**Activity**
Give back each entry exactly as written, apart from the pictures.

[Dataset records — start]

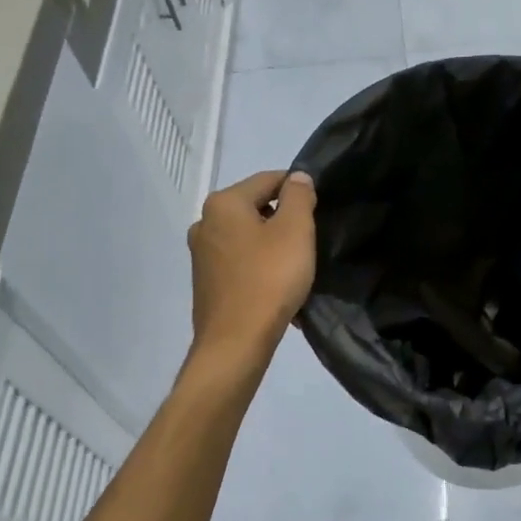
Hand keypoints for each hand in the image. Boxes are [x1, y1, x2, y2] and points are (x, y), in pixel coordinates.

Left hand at [187, 169, 316, 358]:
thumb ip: (299, 197)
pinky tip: (279, 290)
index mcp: (223, 204)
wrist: (236, 343)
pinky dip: (261, 269)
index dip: (298, 190)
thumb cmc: (269, 279)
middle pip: (256, 209)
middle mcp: (205, 223)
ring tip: (298, 269)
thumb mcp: (295, 231)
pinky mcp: (206, 282)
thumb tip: (297, 178)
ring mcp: (202, 255)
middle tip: (310, 243)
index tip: (318, 211)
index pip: (268, 180)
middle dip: (285, 221)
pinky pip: (241, 264)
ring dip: (275, 248)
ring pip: (249, 238)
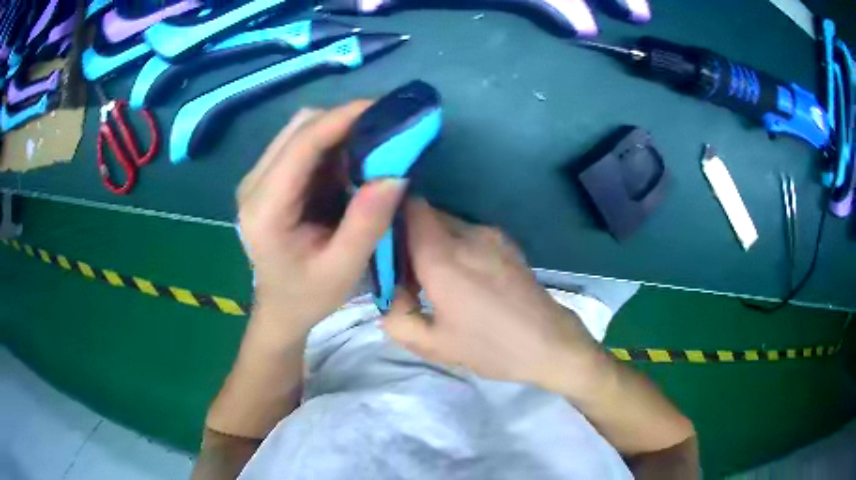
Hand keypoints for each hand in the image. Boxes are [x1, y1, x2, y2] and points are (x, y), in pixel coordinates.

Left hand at [237, 101, 406, 339]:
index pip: (302, 144)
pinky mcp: (266, 179)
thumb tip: (396, 173)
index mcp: (265, 209)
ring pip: (298, 130)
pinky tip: (349, 162)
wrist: (279, 308)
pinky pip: (299, 144)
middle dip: (343, 120)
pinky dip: (328, 144)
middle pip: (298, 128)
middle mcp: (253, 184)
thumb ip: (367, 222)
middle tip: (384, 130)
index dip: (342, 118)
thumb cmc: (308, 295)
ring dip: (337, 130)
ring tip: (371, 146)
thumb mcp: (343, 267)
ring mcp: (256, 178)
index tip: (384, 108)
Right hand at [383, 200, 602, 391]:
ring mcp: (491, 234)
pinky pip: (468, 232)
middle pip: (425, 214)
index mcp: (443, 258)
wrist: (551, 343)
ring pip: (447, 223)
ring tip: (436, 280)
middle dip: (407, 236)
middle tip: (405, 273)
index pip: (408, 208)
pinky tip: (464, 279)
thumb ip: (397, 318)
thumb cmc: (491, 347)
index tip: (381, 246)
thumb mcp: (434, 345)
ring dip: (432, 242)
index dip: (389, 218)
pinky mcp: (506, 242)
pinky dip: (454, 245)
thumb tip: (390, 296)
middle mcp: (467, 234)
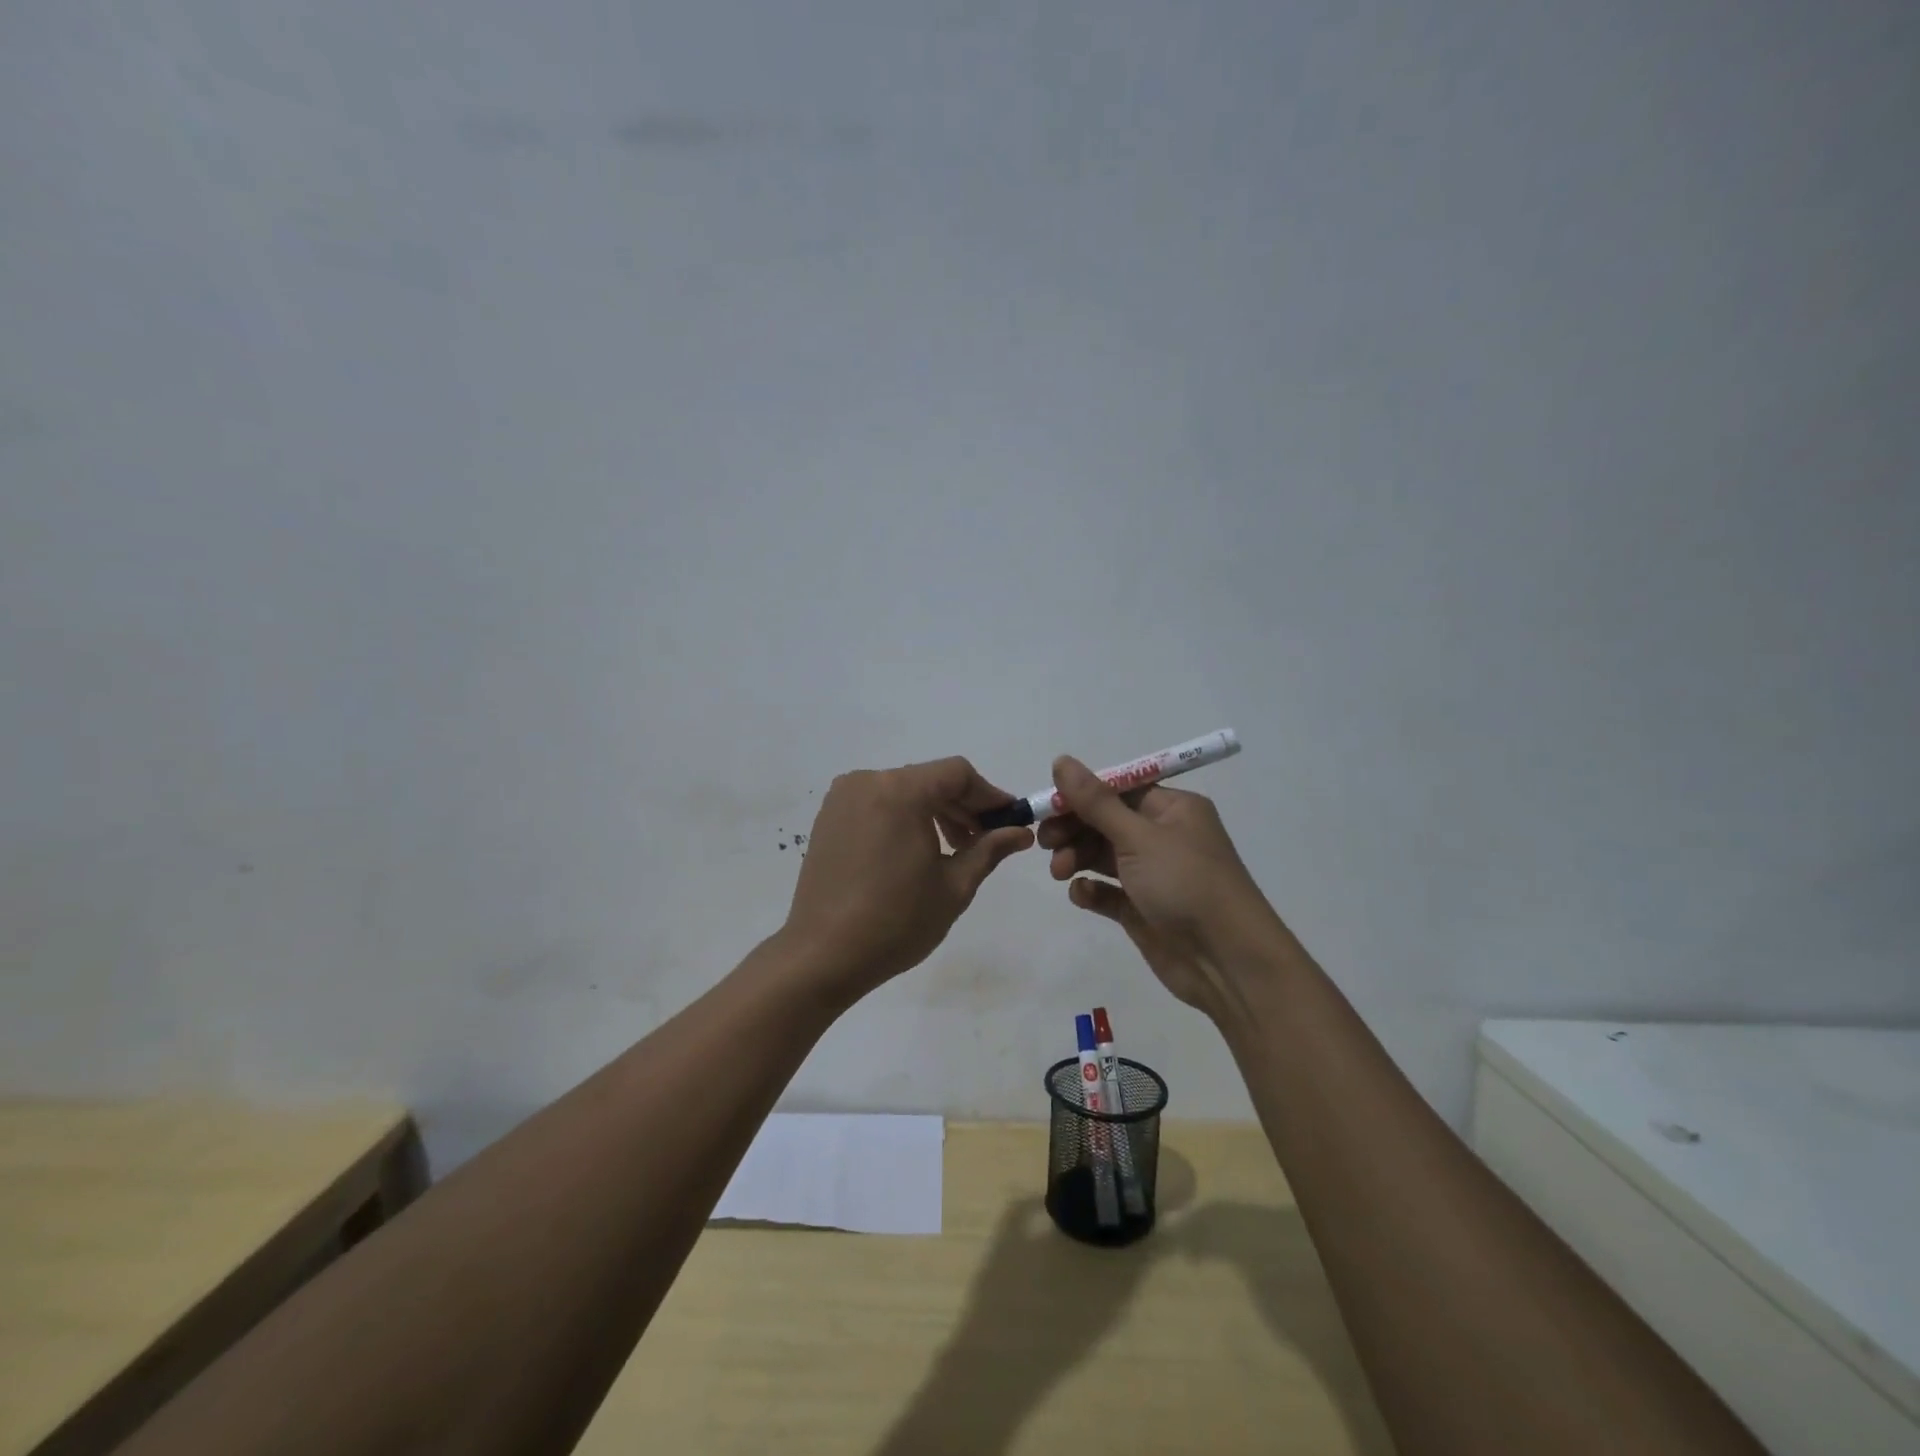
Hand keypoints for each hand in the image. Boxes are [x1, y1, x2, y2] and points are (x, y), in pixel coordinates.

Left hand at [783, 757, 1034, 1003]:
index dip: (989, 794)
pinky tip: (914, 851)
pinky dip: (903, 817)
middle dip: (962, 805)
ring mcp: (843, 799)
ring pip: (903, 791)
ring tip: (952, 849)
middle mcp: (868, 782)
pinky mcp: (828, 818)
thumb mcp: (954, 886)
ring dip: (933, 812)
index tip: (1009, 821)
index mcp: (900, 791)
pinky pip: (878, 804)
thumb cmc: (896, 921)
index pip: (957, 773)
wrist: (822, 956)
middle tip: (985, 840)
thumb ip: (989, 849)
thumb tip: (1021, 832)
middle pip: (929, 779)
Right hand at [1040, 755, 1278, 1013]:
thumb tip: (1061, 760)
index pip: (1118, 790)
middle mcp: (1163, 836)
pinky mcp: (1142, 909)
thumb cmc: (1186, 884)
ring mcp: (1153, 875)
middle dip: (1074, 828)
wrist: (1227, 961)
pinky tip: (1082, 895)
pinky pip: (1108, 891)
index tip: (1048, 805)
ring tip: (1059, 871)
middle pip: (1106, 822)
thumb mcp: (1138, 837)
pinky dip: (1090, 889)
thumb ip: (1096, 802)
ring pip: (1102, 855)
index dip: (1081, 795)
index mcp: (1172, 809)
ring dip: (1076, 857)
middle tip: (1044, 842)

[Dataset records — finish]

**Expected output**
Hand keypoints for each hand in the image. Boxes are [x1, y1, x2, y2] and points are (x, y), in pixel coordinates.

Left hand at [187, 169, 316, 358]:
thumb ip: (299, 197)
pinky tip: (279, 290)
index mcp: (223, 204)
wrist: (236, 343)
pinky dip: (261, 269)
index dip: (298, 190)
thumb cmc: (269, 279)
middle pip: (256, 209)
middle mcp: (205, 223)
ring tip: (298, 269)
thumb mcp: (295, 231)
pinky mcp: (206, 282)
thumb tip: (297, 178)
ring mcp: (202, 255)
middle tip: (310, 243)
index tip: (318, 211)
index pip: (268, 180)
middle dip: (285, 221)
pinky pip: (241, 264)
ring dip: (275, 248)
ring pip: (249, 238)
Hand keypoints for each hand in the image. Boxes are [x1, y1, x2, y2] and points are (x, y), in pixel coordinates.

Left hand at [237, 101, 406, 339]:
index pip: (302, 144)
pinky mcp: (266, 179)
thumb tip: (396, 173)
index mcp: (265, 209)
ring pip: (298, 130)
pinky tip: (349, 162)
wrist: (279, 308)
pinky pip: (299, 144)
middle dip: (343, 120)
pinky dip: (328, 144)
middle pip: (298, 128)
middle mcp: (253, 184)
thumb ip: (367, 222)
middle tip: (384, 130)
index dip: (342, 118)
thumb cmc: (308, 295)
ring dip: (337, 130)
ring tip: (371, 146)
thumb mcp: (343, 267)
ring mcp: (256, 178)
index tip: (384, 108)
Right hand at [383, 200, 602, 391]:
ring mcp: (491, 234)
pinky pip: (468, 232)
middle pip: (425, 214)
index mcp: (443, 258)
wrist: (551, 343)
ring pip: (447, 223)
ring tip: (436, 280)
middle dip: (407, 236)
middle tip: (405, 273)
index pip: (408, 208)
pinky tip: (464, 279)
thumb ip: (397, 318)
thumb cmc: (491, 347)
index tip: (381, 246)
thumb mcp: (434, 345)
ring dip: (432, 242)
index dip: (389, 218)
pinky mcp: (506, 242)
pinky dip: (454, 245)
thumb tip: (390, 296)
middle mcp: (467, 234)
Hand keypoints for each hand in the image. Boxes are [x1, y1, x2, y2] and points are (x, y), in pixel coordinates.

Left hand at [783, 757, 1034, 1003]:
index dip: (989, 794)
pinky tip: (914, 851)
pinky dip: (903, 817)
middle dip: (962, 805)
ring mcp: (843, 799)
ring pip: (903, 791)
ring tip: (952, 849)
middle mcp: (868, 782)
pinky mcp: (828, 818)
thumb mcp: (954, 886)
ring dip: (933, 812)
index tip: (1009, 821)
index mcp: (900, 791)
pinky pip: (878, 804)
thumb cmc: (896, 921)
index pip: (957, 773)
wrist: (822, 956)
middle tip: (985, 840)
thumb ip: (989, 849)
thumb tip: (1021, 832)
middle pip: (929, 779)
Right hand at [1040, 755, 1278, 1013]:
thumb tip: (1061, 760)
index pip: (1118, 790)
middle mcp: (1163, 836)
pinky mcp: (1142, 909)
thumb cmc: (1186, 884)
ring mcp: (1153, 875)
middle dip: (1074, 828)
wrist: (1227, 961)
pinky tip: (1082, 895)
pinky pip: (1108, 891)
index tip: (1048, 805)
ring tip: (1059, 871)
middle pip: (1106, 822)
thumb mcp: (1138, 837)
pinky dip: (1090, 889)
thumb ip: (1096, 802)
ring pip: (1102, 855)
index dip: (1081, 795)
index mcp: (1172, 809)
ring dip: (1076, 857)
middle tip: (1044, 842)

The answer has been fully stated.